Los caminos han sido fracturados por el temporal.

Las noticias son estridentes. Los obreros trabajan.

Cuándo será esta pobre ciudad una ciudad sin urgencias?

Pájaros sobre las copas de los árboles sin hojas:

Sigue su curso la vieja madre naturaleza».

 

Están cargados con esa melancolía que produce el paso del tiempo, la imposibilidad de cambiar las cosas, detener la descomposición que trae el desarrollo. «Far South» termina de confirmarlo.


 «Antes el viento soplaba nada más que en primavera.

Eran tiempos en los que no abundaba el dinero, ni la traición.

¿Otra ciudad? ¿El esbozo de la que venía?

¿Quién puede saberlo?

Los cerros no estaban poblados.

El viento aparecía en el momento justo».

 

           Levanto los ojos y le digo que me parecen hermosos sus poemas. Me dice algo pero la necesidad de leer más me hace prestarle atención a «La ciudad siempre la ciudad».

 

«Los pájaros vuelan otra vez sobre la ciudad helada

los meses y las semanas pasan veloces y crueles.

Ni los viejos resplandores asoman ya.

¿Hubo gloria antes de la decadencia?

¿Las aguas son las mismas aguas?

Aquí todos los grandes días se escribe una gran historia

                                                           de miseria y vodevil».

         

Le firmo una copia de «Poemas a una ciudad, un insecto y una mujer», nos despedimos y me dirijo al supermercado a comprar algunos víveres. Los dejo en mi casillero y bajo a San Martín. Busco una compañía de teléfono y le compro un pin a mi celular. Me asignan un número, entro a un locutorio en el que también venden aparatos electrónicos y lo cargo con treinta pesos. Me entretengo hablando con el cajero y le cuento acerca del proyecto.

–Che, te tengo un poeta buenísimo. Nicolás Romano. ¿Lo conoces?

–No.

Saca su celular, lo llama y me lo pasa. Quedamos en vernos hacia las siete en el albergue. Vuelvo al escritorio que da contra la bahía y le escribo a Luis Comis. Me responde al poco tiempo y me dice que pase el miércoles por la oficina de cultura provincial. Trabajo con la calma que produce el mar frente a la ventana, hasta que el malevo de mirada triste entra y se para junto a mí. Su nariz es alargada. De cerca sus ojos lucen vivaces.

–Supe que estás buscando poetas. Yo escribo. Quiero escribir un poema de una situación particular. Viste, yo soy marinero –dice al tiempo en que se quita el gabán.

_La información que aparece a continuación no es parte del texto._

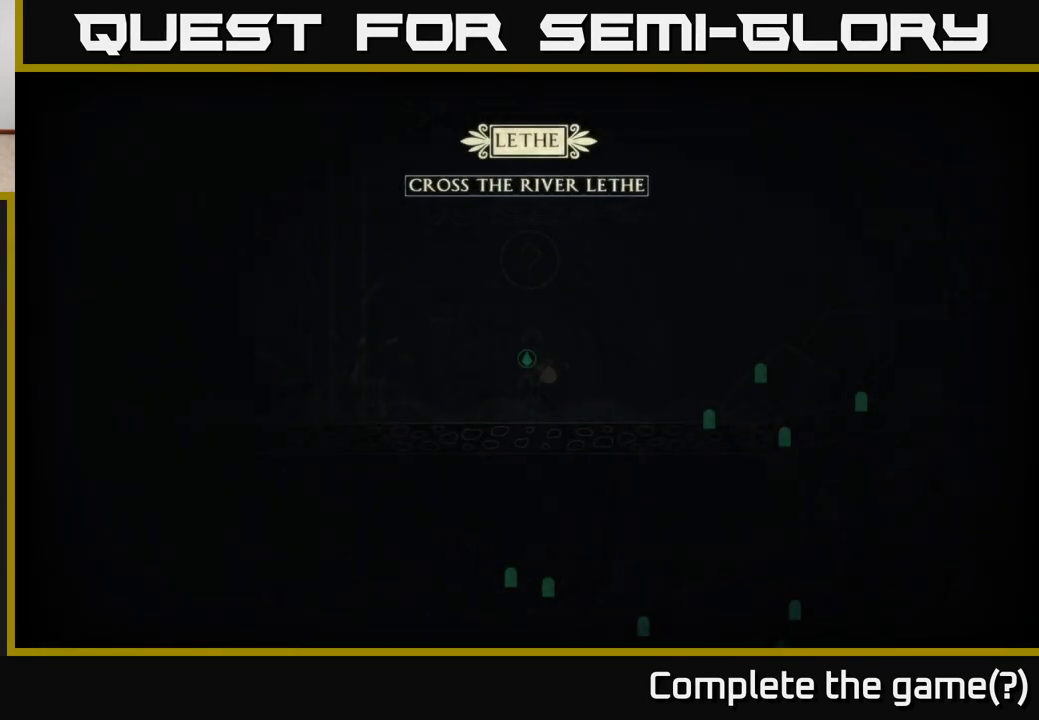
{"buttons": [], "left_stick": "center", "right_stick": "up-left", "events": [[50, "right_stick", "up-right"], [233, "right_stick", "up-left"], [267, "left_stick", "right"], [400, "left_stick", "center"]]}
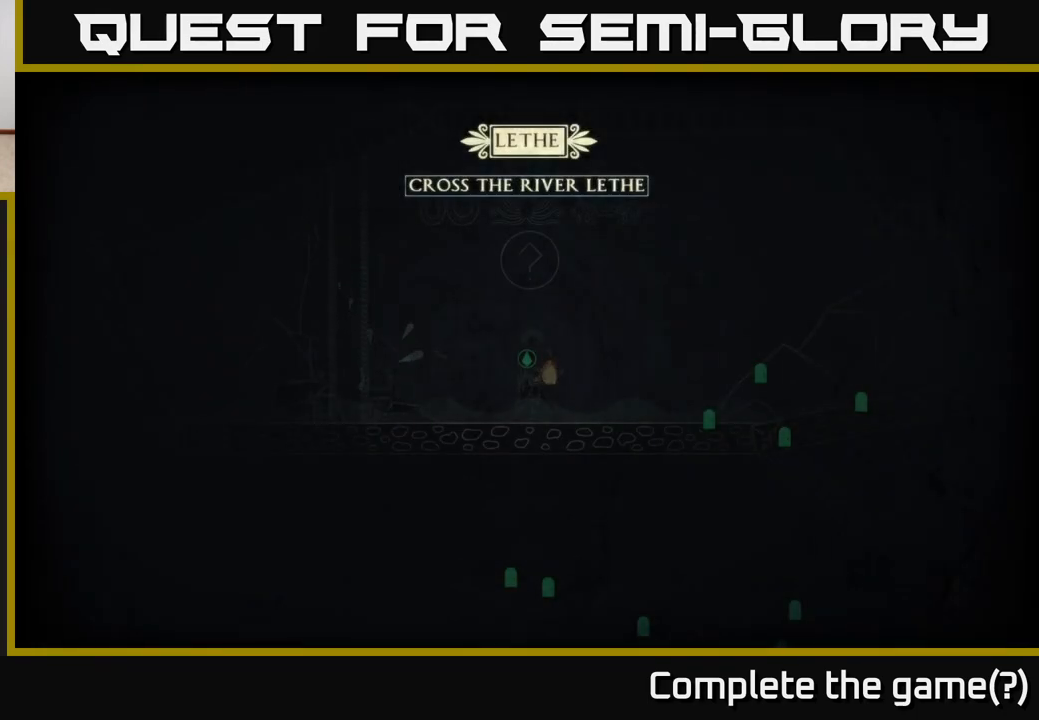
{"buttons": [], "left_stick": "left", "right_stick": "up-left", "events": [[67, "right_stick", "up-right"], [117, "right_stick", "right"], [167, "left_stick", "right"], [383, "left_stick", "center"], [433, "left_stick", "left"], [433, "right_stick", "up-left"]]}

Me cuenta que se llama Andrés Acosta y trabajaba en un barco en el que iban a pescar hokis. Explica con detalle el proceso de corte y empaquetamiento al interior del barco.

–Al final, cuando terminábamos, debía entrar al pozo y patear cadáveres. Pateaba a los pescados que se quedaban pegados contra la pared. Quiero escribir un poema contando esto y participar en el concurso que estás haciendo.

Me muestra algunas cosas que ha escrito, le explico algunas técnicas literarias, dice que lo va a trabajar durante la noche y mañana me lo muestra. Le pone el spray a su gabán y se acuesta a dormir.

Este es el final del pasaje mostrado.